Но чем более Порфиша выказывал наклонности к меркантилизму и к счетной части, тем менее поощрял в нем эту наклонность Менандр Семенович. Подобно всем людям, занимающимся накоплением, а не распределением богатств, он как бы несколько стыдился своего ремесла.
Одаренный от природы домовитыми инстинктами евангельской Марфы, он прикидывался беспечною Марией и ни о чем так охотно не беседовал, как о масле, мирре и благовониях.* Поэтому он твердил Порфише о добродетели и старался внушить ему чувства невинные и в то же время возвышенные. Но, к величайшему сожалению, у него было так мало свободного времени, что он мог делать эти внушения лишь в самом кратком виде. Утро было занято службой, вечер — клубом; вполне свободным оказывался только небольшой послеобеденный промежуток, который и посвящался вкоренению в ребенке благородных чувств. Отдохнувши и напившись чаю, Менандр Семенович ходил с Порфишей по довольно обширному фруктовому саду, который был разведен им сзади дома, очищал яблони от червей и гусениц и собирал паданцы. Если яблоко упало вследствие зрелости, то Менандр Семенович, поднимая его, говорил:
— Вот, мой друг, образ жизни человеческой! Едва созрел — и уже упал!

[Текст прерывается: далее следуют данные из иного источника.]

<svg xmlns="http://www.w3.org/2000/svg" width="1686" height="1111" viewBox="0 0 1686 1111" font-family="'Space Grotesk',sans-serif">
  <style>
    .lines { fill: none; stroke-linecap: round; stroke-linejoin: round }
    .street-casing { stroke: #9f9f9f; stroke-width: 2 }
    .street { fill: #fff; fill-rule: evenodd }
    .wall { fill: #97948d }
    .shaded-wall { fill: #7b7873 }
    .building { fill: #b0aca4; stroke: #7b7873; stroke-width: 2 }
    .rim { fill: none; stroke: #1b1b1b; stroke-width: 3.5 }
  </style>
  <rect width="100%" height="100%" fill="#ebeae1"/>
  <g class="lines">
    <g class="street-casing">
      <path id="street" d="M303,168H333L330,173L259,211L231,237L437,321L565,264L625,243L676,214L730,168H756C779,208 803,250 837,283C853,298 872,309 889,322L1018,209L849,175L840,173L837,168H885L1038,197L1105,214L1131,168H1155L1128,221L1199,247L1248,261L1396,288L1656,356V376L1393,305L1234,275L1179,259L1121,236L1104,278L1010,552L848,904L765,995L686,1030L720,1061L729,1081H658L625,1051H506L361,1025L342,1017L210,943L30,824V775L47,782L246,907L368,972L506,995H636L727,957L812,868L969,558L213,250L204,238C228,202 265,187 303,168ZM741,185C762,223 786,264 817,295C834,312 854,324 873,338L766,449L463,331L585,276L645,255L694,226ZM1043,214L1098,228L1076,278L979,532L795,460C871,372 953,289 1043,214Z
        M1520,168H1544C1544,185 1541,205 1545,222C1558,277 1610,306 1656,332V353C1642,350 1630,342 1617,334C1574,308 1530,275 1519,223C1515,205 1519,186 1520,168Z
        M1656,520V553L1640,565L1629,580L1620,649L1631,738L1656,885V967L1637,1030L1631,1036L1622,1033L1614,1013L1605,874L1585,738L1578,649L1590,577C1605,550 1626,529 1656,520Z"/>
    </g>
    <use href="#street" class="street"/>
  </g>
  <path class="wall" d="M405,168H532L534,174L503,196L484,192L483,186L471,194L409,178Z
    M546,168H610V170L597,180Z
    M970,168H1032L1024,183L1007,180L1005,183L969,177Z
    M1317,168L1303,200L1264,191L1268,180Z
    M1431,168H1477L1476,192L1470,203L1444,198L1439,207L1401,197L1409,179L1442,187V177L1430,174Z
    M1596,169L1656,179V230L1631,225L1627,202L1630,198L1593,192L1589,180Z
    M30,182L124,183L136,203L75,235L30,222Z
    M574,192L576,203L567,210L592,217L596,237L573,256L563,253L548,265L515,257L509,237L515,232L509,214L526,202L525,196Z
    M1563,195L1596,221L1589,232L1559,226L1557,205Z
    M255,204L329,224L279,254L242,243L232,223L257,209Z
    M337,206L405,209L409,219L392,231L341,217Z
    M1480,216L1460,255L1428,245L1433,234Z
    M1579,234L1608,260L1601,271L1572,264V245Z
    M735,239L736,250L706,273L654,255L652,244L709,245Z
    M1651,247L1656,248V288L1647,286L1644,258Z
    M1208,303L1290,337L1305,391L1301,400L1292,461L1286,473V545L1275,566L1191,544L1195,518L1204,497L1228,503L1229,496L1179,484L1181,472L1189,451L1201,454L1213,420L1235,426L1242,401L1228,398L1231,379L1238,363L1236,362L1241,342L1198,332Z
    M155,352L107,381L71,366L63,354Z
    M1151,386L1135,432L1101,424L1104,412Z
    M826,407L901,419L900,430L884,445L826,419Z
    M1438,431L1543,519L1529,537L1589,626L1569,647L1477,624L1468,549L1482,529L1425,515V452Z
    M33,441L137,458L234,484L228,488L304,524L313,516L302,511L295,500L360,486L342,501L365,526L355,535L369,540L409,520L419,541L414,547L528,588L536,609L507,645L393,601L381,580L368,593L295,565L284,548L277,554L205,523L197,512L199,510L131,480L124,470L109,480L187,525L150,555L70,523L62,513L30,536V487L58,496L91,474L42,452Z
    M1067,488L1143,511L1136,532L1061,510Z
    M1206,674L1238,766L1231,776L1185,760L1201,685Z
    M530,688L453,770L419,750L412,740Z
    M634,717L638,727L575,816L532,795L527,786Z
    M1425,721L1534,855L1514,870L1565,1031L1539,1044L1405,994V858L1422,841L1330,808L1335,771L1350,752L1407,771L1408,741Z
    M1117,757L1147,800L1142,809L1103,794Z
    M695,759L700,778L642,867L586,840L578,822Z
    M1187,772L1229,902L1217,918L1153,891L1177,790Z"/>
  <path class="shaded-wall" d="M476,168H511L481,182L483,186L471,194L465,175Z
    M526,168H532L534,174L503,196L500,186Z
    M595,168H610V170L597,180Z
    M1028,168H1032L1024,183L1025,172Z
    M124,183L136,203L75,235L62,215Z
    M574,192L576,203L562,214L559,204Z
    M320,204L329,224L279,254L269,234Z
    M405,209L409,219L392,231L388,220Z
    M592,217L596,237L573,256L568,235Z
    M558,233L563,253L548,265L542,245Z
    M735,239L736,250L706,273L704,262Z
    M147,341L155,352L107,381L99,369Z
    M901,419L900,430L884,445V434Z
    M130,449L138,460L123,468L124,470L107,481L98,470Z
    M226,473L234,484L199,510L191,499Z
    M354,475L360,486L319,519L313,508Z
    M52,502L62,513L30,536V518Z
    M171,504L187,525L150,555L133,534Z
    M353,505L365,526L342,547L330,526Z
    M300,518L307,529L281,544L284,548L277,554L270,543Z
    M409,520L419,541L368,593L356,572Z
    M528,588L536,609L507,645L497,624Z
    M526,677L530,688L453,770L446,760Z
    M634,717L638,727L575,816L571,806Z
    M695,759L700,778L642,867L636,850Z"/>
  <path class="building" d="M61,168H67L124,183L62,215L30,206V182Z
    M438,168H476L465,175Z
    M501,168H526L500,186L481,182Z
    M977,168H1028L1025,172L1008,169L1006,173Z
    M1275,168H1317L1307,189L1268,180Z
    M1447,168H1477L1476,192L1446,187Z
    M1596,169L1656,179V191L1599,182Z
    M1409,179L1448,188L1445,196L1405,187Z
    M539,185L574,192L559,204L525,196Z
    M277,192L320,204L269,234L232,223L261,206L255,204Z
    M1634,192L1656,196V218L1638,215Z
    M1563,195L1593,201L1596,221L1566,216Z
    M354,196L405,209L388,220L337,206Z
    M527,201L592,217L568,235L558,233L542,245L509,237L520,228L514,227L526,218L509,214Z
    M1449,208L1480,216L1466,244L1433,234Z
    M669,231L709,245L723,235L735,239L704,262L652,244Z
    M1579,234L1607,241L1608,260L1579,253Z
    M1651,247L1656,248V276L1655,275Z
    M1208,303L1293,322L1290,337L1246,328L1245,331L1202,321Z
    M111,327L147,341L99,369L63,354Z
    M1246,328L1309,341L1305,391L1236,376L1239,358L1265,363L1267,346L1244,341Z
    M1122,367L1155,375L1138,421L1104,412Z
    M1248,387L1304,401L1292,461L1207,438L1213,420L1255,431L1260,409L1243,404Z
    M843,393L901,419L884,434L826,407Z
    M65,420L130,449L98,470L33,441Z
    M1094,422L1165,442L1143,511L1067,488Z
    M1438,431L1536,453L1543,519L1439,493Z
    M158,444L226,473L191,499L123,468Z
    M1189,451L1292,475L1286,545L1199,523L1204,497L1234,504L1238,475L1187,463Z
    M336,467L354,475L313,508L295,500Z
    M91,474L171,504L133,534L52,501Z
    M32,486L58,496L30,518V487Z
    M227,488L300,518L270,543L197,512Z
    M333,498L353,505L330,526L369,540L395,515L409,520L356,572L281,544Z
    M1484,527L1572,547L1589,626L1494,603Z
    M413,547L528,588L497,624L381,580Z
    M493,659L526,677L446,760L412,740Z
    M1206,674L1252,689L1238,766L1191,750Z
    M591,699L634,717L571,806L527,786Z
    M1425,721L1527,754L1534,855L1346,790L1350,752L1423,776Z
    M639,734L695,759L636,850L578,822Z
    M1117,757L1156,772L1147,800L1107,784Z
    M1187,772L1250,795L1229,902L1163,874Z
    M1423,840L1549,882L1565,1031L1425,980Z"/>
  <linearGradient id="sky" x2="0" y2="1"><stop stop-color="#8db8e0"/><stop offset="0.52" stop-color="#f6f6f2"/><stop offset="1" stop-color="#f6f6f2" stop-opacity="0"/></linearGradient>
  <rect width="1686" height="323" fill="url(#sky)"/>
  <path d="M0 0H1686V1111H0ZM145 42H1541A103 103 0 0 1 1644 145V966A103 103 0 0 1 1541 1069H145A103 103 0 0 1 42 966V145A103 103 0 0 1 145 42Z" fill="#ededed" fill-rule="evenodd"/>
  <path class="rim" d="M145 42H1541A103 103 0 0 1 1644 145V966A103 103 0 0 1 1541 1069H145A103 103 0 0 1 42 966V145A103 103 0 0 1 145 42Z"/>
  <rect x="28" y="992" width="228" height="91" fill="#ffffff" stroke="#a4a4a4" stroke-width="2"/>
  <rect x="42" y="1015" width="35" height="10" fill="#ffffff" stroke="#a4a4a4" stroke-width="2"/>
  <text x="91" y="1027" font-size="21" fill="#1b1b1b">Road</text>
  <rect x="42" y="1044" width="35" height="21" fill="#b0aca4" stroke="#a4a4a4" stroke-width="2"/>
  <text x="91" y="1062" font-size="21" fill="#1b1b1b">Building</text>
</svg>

Если же яблоко упало, подточенное червем, то он говорил:
— И тут жизнь человеческая прообразуется! Но не зрелостью сраженная, а подточенная завистью и клеветой!
Потом, указывая на небо, присовокуплял:
— Смотри на небо, мой друг! и оттоле жди себе утешения в коловратностях жизни! Там живет общий отец наш! Люби его, друг мой!
И затем, повернувшись на каблуках, отправлялся в клуб.